Operational improvements followed. Admission notifications became more reliable, registration errors declined, and authorization compliance improved. Each step helped close gaps and strengthened performance across the revenue cycle.
Holding payers accountable
Even the strongest internal performance cannot fully offset revenue loss. Payer behavior continues to shape outcomes in meaningful ways, and UHS addressed this through a more structured and deliberate approach to engagement and escalation.
It begins with consistent communication. Teams meet regularly with payer representatives to review trends, discuss denials, and walk through specific cases. Including clinical leadership in these conversations brings added clarity, particularly when there are differences in how care decisions are interpreted.
When issues persist, the approach becomes more deliberate. Denied claims are aggregated and analyzed to uncover patterns, then pursued through the mechanisms outlined in payer contracts. Cannon described this as a fourth level of appeal, a structured escalation strategy, grounded in data and backed by coordination across finance, legal, and operations. The approach is disciplined, not confrontational, but it is not passive.
By working within established contractual frameworks, UHS reinforces accountability while preserving productive payer relationships, on their terms, not the payer’s.
Data as the foundation
Data underpins every element of this utilization management strategy.

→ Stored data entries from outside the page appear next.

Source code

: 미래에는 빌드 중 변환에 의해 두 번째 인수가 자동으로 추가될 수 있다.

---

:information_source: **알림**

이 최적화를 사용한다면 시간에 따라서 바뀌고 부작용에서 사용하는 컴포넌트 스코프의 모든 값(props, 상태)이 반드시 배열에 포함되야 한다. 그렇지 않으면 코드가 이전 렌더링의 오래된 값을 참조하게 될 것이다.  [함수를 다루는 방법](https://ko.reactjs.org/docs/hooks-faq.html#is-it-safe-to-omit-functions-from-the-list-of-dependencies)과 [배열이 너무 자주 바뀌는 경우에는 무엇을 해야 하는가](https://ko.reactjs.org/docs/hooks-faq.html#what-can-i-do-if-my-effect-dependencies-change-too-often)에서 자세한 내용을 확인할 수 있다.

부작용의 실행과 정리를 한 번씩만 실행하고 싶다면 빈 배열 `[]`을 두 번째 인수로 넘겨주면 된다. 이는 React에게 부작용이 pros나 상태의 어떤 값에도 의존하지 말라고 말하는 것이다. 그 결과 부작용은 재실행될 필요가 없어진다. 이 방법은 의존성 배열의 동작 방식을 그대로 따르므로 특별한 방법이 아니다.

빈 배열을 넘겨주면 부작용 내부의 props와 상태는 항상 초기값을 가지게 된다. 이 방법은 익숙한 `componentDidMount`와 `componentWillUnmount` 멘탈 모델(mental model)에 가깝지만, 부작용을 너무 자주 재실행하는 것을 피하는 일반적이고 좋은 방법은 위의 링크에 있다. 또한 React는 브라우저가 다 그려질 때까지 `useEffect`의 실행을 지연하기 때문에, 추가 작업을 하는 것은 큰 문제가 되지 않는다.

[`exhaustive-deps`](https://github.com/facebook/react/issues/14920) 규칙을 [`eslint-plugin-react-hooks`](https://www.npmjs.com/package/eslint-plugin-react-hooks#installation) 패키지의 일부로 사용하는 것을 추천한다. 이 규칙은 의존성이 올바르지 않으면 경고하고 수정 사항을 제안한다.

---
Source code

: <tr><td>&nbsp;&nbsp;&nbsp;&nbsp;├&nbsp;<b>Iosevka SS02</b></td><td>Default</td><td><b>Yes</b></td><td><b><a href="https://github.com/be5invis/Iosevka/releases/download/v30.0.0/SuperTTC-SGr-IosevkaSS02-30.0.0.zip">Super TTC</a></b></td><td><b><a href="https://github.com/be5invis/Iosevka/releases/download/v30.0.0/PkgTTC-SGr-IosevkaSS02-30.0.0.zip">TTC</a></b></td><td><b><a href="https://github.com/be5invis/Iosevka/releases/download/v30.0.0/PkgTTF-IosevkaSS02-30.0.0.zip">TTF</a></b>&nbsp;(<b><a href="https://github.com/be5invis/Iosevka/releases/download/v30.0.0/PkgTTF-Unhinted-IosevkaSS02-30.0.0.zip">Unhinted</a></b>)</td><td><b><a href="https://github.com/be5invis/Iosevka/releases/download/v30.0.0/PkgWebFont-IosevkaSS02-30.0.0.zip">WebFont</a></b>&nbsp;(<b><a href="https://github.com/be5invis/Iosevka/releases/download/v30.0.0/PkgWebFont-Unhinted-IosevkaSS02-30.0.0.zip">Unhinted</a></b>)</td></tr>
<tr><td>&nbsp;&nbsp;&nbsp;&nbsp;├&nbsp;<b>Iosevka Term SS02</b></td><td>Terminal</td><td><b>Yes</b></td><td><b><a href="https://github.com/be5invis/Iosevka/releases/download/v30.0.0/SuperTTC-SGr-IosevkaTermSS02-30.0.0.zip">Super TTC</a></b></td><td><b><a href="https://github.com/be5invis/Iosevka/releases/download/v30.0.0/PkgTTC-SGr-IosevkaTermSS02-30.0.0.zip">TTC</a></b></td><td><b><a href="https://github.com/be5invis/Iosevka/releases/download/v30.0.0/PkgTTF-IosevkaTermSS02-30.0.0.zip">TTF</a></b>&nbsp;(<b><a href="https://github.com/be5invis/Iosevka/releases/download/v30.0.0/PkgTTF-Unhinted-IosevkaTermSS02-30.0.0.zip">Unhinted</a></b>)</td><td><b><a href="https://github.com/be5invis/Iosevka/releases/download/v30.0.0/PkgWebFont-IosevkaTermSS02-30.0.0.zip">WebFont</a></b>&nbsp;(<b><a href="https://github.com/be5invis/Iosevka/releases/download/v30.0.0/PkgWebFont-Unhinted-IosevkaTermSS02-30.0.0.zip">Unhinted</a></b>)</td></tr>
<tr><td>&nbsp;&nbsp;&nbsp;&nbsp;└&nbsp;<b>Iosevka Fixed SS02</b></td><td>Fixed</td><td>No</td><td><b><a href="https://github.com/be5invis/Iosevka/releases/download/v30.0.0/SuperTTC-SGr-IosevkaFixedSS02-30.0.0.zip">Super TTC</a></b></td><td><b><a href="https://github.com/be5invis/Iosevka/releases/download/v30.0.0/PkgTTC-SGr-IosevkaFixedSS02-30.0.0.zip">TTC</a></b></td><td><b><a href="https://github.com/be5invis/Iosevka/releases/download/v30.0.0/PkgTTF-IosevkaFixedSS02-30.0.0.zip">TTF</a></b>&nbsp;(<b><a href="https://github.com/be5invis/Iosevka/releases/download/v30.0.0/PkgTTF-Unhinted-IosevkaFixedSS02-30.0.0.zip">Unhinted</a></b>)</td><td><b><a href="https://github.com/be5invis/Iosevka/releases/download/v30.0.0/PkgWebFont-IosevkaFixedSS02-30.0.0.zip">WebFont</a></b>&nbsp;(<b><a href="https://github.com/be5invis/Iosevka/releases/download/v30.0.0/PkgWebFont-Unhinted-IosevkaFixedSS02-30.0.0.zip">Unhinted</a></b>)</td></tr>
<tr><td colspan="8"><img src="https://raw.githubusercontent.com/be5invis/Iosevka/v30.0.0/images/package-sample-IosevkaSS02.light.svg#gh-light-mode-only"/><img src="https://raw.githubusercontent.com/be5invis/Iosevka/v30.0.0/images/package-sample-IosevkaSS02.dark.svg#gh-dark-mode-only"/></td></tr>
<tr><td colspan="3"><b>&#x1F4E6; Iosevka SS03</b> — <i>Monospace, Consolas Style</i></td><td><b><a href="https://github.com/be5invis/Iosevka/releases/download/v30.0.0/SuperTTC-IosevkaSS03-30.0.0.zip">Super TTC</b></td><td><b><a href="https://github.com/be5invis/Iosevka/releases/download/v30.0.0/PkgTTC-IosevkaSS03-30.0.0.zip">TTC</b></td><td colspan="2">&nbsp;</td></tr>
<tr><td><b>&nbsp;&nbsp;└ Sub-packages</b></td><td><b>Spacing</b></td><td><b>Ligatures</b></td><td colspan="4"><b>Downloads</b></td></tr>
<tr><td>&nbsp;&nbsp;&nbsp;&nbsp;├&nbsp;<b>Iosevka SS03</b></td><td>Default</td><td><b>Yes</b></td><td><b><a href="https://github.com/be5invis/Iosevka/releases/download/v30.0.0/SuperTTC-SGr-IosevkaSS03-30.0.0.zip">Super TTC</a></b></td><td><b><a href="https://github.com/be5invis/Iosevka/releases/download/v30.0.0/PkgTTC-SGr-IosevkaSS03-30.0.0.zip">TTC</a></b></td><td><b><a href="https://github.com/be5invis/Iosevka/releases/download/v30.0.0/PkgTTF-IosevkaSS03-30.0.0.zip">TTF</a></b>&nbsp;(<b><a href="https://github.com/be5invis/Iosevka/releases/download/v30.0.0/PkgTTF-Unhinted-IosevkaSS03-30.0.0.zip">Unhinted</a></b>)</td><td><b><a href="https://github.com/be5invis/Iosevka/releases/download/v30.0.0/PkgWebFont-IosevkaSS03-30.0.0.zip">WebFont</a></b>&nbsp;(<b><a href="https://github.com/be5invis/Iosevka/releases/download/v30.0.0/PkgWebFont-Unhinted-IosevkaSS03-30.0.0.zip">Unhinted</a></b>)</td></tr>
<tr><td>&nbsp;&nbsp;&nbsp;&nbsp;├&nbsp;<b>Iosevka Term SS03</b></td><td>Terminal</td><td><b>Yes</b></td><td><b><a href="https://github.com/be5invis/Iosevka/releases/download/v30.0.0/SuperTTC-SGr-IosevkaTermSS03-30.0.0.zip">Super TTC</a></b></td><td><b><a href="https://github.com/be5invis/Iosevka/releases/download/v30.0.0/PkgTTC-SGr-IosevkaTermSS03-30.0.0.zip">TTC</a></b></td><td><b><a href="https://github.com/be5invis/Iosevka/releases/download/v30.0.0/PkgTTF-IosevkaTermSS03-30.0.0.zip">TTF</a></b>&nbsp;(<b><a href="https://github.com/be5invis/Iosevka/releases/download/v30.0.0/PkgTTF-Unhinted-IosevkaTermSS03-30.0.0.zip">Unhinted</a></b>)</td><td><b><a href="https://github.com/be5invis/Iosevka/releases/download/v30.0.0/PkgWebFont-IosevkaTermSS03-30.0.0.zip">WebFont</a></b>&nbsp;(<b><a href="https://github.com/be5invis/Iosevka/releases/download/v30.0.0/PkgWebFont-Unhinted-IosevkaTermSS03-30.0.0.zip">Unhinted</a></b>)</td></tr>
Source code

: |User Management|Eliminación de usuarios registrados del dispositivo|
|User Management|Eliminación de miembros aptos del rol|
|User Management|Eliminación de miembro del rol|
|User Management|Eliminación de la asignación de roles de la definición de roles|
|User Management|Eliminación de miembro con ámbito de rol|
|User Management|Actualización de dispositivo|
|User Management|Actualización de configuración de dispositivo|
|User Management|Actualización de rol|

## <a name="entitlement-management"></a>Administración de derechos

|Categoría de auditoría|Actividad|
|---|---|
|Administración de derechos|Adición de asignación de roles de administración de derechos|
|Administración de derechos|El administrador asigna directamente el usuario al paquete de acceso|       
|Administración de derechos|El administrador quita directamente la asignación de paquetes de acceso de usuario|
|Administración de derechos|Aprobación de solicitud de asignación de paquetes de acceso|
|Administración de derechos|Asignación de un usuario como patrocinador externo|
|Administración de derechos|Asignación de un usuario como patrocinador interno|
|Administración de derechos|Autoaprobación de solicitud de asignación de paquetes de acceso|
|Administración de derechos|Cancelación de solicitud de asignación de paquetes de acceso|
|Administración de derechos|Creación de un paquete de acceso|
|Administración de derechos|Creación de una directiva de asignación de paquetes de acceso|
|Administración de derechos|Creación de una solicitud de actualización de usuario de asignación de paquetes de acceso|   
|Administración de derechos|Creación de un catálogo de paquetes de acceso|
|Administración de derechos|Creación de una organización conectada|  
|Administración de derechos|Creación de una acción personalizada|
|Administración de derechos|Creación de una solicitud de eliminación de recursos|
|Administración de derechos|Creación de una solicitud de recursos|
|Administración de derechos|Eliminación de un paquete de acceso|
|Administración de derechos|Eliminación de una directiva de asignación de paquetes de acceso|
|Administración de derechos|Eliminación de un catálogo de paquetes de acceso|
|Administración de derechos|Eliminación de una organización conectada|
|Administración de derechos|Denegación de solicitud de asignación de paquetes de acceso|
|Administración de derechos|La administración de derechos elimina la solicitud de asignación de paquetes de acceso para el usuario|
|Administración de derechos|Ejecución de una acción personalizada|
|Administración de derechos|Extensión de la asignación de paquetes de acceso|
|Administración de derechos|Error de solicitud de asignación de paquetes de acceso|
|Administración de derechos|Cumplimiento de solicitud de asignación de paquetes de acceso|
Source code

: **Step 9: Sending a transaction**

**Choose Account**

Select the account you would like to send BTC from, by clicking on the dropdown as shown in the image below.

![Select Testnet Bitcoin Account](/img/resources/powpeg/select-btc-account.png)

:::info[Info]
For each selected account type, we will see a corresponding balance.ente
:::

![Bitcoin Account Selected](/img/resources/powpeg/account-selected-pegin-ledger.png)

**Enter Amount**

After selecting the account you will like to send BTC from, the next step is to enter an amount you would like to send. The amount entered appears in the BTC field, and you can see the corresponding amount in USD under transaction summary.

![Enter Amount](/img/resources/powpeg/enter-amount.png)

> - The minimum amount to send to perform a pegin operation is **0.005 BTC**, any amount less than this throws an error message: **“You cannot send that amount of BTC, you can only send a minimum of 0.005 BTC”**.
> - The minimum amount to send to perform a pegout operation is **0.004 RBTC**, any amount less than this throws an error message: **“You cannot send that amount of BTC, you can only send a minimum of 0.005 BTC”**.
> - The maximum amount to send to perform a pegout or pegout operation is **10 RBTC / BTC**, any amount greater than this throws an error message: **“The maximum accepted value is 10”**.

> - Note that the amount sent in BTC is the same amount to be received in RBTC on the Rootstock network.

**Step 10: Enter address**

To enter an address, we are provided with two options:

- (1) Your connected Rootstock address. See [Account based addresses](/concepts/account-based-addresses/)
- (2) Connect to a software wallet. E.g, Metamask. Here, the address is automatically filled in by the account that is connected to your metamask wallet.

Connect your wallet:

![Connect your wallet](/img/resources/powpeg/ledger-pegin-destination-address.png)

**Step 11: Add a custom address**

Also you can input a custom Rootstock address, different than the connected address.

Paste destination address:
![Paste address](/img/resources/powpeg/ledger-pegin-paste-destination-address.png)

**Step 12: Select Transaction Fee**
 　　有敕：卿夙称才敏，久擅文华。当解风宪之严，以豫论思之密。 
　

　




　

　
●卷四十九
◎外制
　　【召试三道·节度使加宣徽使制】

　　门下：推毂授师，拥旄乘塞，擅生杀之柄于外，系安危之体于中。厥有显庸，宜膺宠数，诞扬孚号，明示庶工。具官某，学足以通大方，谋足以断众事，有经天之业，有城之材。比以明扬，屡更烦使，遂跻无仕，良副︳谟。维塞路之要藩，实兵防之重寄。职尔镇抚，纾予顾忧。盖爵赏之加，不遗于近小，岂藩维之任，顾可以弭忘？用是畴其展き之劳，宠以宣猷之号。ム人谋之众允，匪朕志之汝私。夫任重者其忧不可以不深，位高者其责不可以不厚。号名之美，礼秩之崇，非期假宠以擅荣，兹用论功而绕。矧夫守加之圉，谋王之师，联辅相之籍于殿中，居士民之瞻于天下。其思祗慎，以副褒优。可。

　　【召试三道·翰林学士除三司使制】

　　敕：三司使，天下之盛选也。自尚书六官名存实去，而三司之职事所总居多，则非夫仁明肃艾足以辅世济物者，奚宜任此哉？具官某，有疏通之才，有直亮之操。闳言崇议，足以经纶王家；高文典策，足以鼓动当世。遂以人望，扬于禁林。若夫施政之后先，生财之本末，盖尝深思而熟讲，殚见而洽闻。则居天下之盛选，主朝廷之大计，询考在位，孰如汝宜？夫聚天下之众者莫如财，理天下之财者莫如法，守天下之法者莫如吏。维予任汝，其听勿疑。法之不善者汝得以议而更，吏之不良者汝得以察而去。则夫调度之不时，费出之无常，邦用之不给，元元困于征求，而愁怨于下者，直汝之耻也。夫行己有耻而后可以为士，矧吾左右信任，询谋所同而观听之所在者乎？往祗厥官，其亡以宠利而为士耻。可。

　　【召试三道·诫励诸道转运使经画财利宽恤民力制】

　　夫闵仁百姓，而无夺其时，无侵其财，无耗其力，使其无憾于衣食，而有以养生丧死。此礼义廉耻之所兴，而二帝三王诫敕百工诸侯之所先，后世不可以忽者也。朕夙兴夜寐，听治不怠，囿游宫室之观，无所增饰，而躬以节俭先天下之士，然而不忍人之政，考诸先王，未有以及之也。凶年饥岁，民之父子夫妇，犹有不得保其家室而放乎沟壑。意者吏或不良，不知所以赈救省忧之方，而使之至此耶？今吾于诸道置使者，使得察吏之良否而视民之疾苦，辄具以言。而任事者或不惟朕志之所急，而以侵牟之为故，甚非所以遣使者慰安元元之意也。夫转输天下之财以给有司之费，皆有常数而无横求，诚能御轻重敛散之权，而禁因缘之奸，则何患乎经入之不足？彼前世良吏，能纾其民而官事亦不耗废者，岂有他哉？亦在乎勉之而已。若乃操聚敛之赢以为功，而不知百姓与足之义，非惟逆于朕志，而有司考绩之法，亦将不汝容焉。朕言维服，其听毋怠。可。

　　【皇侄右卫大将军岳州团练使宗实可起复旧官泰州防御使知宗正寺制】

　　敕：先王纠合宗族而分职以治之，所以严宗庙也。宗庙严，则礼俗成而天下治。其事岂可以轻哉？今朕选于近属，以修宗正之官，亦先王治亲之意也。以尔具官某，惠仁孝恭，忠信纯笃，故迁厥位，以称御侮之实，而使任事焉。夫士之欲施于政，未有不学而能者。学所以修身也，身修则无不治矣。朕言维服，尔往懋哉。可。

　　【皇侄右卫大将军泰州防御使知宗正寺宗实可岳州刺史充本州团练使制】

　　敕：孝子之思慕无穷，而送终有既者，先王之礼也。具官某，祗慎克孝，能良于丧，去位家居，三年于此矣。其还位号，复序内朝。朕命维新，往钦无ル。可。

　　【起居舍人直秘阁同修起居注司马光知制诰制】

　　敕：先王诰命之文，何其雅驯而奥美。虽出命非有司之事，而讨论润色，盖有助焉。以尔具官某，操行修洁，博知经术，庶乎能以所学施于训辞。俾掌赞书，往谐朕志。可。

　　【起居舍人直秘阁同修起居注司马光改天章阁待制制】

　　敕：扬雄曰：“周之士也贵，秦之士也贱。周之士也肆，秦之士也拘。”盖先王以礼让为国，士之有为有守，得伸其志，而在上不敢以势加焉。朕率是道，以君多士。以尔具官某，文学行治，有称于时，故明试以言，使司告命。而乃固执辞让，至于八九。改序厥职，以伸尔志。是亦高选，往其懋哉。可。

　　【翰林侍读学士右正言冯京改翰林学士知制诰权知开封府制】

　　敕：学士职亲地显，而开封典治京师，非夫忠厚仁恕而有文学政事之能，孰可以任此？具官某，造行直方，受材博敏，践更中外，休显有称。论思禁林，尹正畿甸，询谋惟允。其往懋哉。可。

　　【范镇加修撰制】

At UHS, analytics drive performance monitoring, trend identification, and informed decision-making. Interactive dashboards offer clear visibility across the revenue cycle, enabling teams to act when issues arise.
In today’s environment, this level of insight is critical. Payer policies are continually evolving, sometimes impacting reimbursement without triggering higher denial rates. Organizations that rely on limited metrics may miss these shifts entirely until the damage is done.
For UHS, data bridges operational decisions and financial outcomes. It also strengthens escalation efforts by providing the evidence necessary to challenge inappropriate denials and underpayments with specificity and force.
A more disciplined approach to performance
The experience at UHS illustrates what integrated utilization management actually looks like in practice. It is not a single intervention or a technology deployment. It is alignment across teams, metrics, clinical documentation, and payer strategy; executed consistently and measured against outcomes that matter.
For health systems facing the same pressures, the lesson from UHS is clear: the organizations that are winning are not fighting harder, they are operating differently. When utilization management is built into the organizational strategy rather than bolted onto, the revenue follows.